Ta strona została przepisana.

Co się tycze Hiszpanów, ci byli żółci.
Cesarz albo generał, wyciągał na piérwszym planie długą rękę uzbrojoną w długą szpadę albo pałasz, który leżąc na granatowym regimencie, wyglądał jak rożen osadzony zimorodkami nie oskubanemi.
W głębi, widać było sylwetkę miasta.
To miasto przypomniałem sobie doskonale, i cieszyło mnie że je rzeczywiście widziałem tylko w nocy.
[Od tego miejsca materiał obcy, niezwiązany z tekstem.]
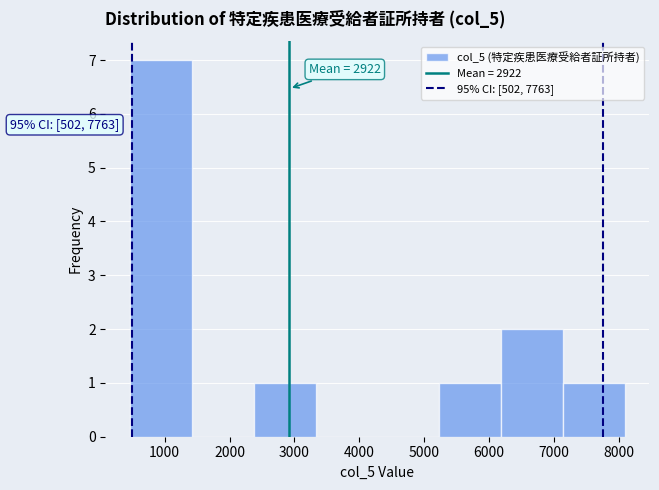

Which range on the x-axis has the tallest bar?

500 to 1400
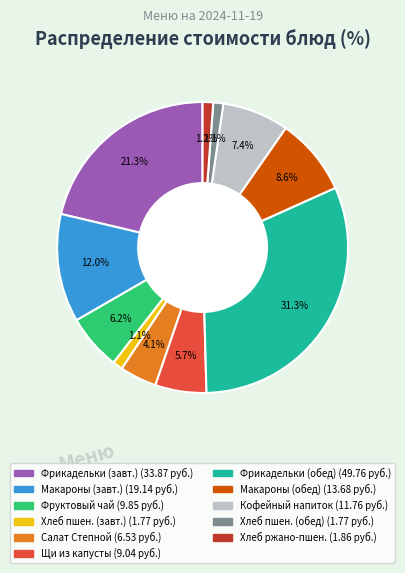

Is there any slice that represents more than half of the pie?

No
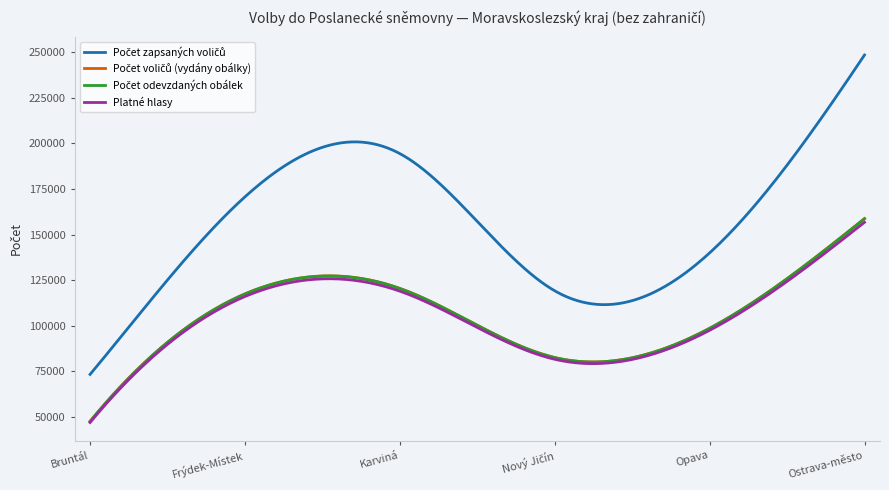

What is the minimum value shown in the chart?

46952.0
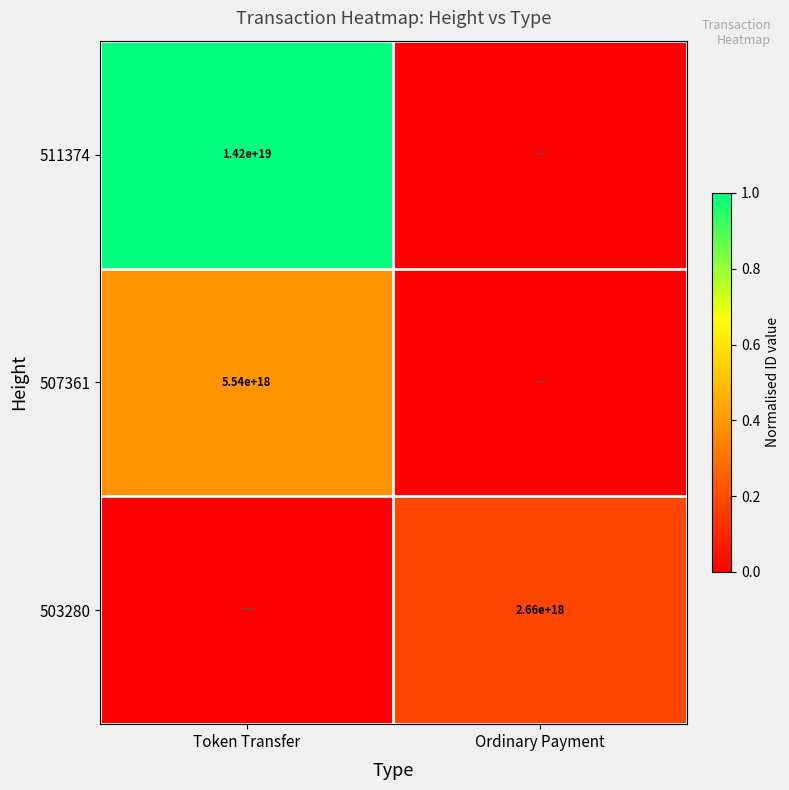

At which category does the chart reach its peak across all series?

Token Transfer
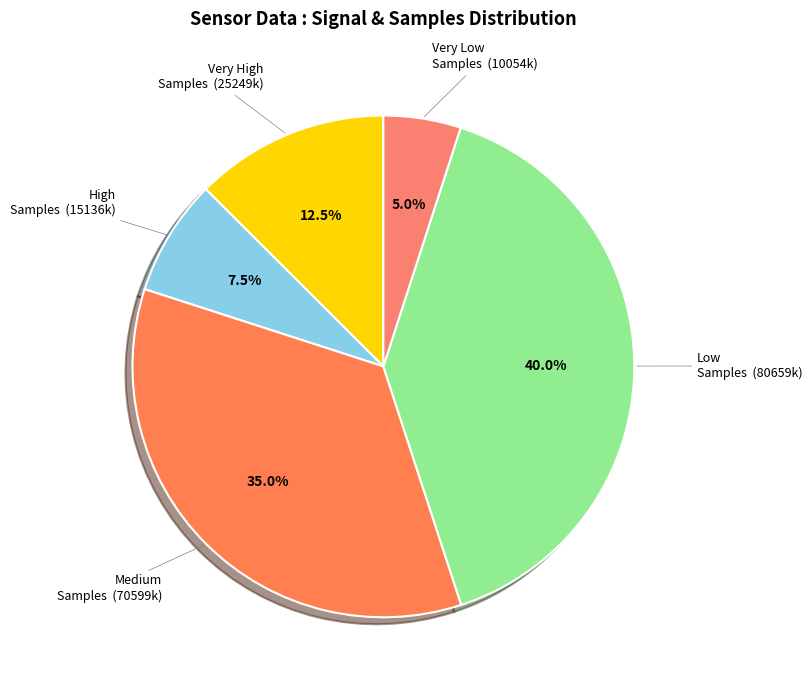

How many segments does this pie chart have?

5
Wszystkie te wspomnienia, przypominające mi dziecinne moje lata, słodkie gniazdko najpowabniejszych wspomnień, nie dopuściły mi zbyt szemrzeć na mayorala, co mię przebudził.
Z nami wysiadło z powozu trzech podróżnych, owiniętych aż po same oczy płaszczami i w nasuniętych na oczy kapeluszach.
— Wybornie! — rzekł Aleksander — oto trzech Almavivów w naturze; Giraud, bierz swoje ołówki.
— Rozweseląż te draby przy table d’hôte, — rzekł Boulanger. — Przecięż!!!
— Cicho! — rzekłem — wiecie że Almavivowie mówią po francuzku; a nawet pewną francuzczyzną, która warta jest drugéj.
Szliśmy milcząc w ślad za trzema podróżnemi, w kapeluszach i płaszczach.